Herne Mose A, Maschino Alexandra C, Graham-Phillips Anita L
U.S. Department of Health and Human Services, Indian Health Service, Office of Public Health Support, Division of Planning, Evaluation, and Research, Rockville, MD.
Johns Hopkins Bloomberg School of Public Health, Department of International Health, Baltimore, MD.
Public Health Rep. 2016 Jul-Aug;131(4):597-604. doi: 10.1177/0033354916662219.
We determined estimates of homicide among American Indians/Alaska Natives (AI/ANs) compared with non-Hispanic white people to characterize disparities and improve AI/AN classification in incidence and mortality reporting.
We linked 1999-2009 death certificate data with Indian Health Service (IHS) patient registration data to examine death rates from homicide among AI/AN and non-Hispanic white people. Our analysis focused primarily on residents of IHS Contract Health Service Delivery Area counties and excluded Hispanic people to avoid underestimation of incidence and mortality in AI/ANs and for consistency in our comparisons. We used age-adjusted death rates per 100,000 population and stratified our analyses by sex, age, and IHS region.

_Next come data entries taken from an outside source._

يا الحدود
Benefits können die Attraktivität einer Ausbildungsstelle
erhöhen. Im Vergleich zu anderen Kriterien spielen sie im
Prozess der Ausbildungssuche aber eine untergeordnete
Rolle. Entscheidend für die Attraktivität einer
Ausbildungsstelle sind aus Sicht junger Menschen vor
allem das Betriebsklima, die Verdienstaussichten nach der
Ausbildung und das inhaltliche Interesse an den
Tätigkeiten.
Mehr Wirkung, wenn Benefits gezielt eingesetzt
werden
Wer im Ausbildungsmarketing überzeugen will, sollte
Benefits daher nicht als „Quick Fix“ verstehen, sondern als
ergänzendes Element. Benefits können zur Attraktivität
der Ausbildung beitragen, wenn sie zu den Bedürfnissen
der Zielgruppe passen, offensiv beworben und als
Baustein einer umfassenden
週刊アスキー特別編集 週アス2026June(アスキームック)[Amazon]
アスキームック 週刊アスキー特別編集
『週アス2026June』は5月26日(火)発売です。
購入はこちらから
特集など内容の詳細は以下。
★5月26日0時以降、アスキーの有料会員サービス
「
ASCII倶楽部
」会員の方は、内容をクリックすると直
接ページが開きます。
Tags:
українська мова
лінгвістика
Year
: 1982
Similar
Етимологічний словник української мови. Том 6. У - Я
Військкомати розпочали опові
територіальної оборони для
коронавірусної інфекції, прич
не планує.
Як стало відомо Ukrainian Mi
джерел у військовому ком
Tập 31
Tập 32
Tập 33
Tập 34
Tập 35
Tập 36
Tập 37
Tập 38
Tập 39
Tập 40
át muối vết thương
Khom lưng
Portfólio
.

Death rates per 100,000 population from homicide were four times higher among AI/ANs (rate = 12.1) than among white people (rate = 2.8). Homicide rates for AI/ANs were highest in the Southwest (25.6 and 6.9 for males and females, respectively) and in Alaska (17.7 and 10.3 for males and females, respectively). Disparities between AI/ANs and non-Hispanic white people were highest in the Northern Plains region among men (rate ratio [RR] = 9.8, 95% confidence interval [CI] 8.5, 11.3) and among those aged 25-44 years (RR59.0, 95% CI 7.5, 10.7) and 0-24 years (RR57.4, 95% CI 6.1, 8.9).
Death rates from homicide among AI/ANs were higher than previously reported and varied by sex, age, and region. Violence prevention efforts involving a range of stakeholders are needed at the community level to address this important public health issue.

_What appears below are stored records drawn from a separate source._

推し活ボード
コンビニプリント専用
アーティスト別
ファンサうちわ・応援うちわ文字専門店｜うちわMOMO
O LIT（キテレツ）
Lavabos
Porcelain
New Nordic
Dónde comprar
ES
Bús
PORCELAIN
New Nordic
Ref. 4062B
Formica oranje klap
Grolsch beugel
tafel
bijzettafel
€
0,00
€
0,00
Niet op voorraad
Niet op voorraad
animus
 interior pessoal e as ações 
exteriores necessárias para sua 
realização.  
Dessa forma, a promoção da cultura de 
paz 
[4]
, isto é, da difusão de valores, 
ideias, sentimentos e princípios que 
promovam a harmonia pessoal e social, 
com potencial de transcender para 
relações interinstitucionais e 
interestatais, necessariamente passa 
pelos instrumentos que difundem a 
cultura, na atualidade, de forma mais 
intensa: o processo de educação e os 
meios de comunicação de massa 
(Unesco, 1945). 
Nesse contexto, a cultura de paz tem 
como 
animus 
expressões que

我们确定了美国印第安人/阿拉斯加原住民(AI/ANs)与非西班牙裔白人之间的凶杀案估计数,以描述差异并改善AI/ANs在发病率和死亡率报告中的分类。
我们将1999 - 2009年死亡证明数据与印第安卫生服务局(IHS)患者登记数据相链接,以检查AI/ANs和非西班牙裔白人中的凶杀案死亡率。我们的分析主要集中在IHS合同健康服务提供地区县的居民,并排除了西班牙裔人群,以避免低估AI/ANs的发病率和死亡率,并确保我们比较的一致性。我们使用每10万人口的年龄调整死亡率,并按性别、年龄和IHS地区对分析进行分层。
AI/ANs每10万人口的凶杀案死亡率(比率 = 12.1)是非西班牙裔白人(比率 = 2.8)的四倍。AI/ANs的凶杀案发生率在西南部最高(男性为25.6,女性为6.9),在阿拉斯加也很高(男性为17.7,女性为10.3)。AI/ANs与非西班牙裔白人之间的差异在北部平原地区男性中最大(率比[RR] = 9.8,95%置信区间[CI] 8.5, 11.3),在25 - 44岁人群中(RR = 9.0,95% CI 7.5, 10.7)以及0 - 24岁人群中(RR = 7.4,95% CI 6.1, 8.9)也最大。
AI/ANs的凶杀案死亡率高于先前报告的水平,并且因性别、年龄和地区而异。需要在社区层面开展涉及一系列利益相关者的暴力预防工作,以解决这一重要的公共卫生问题。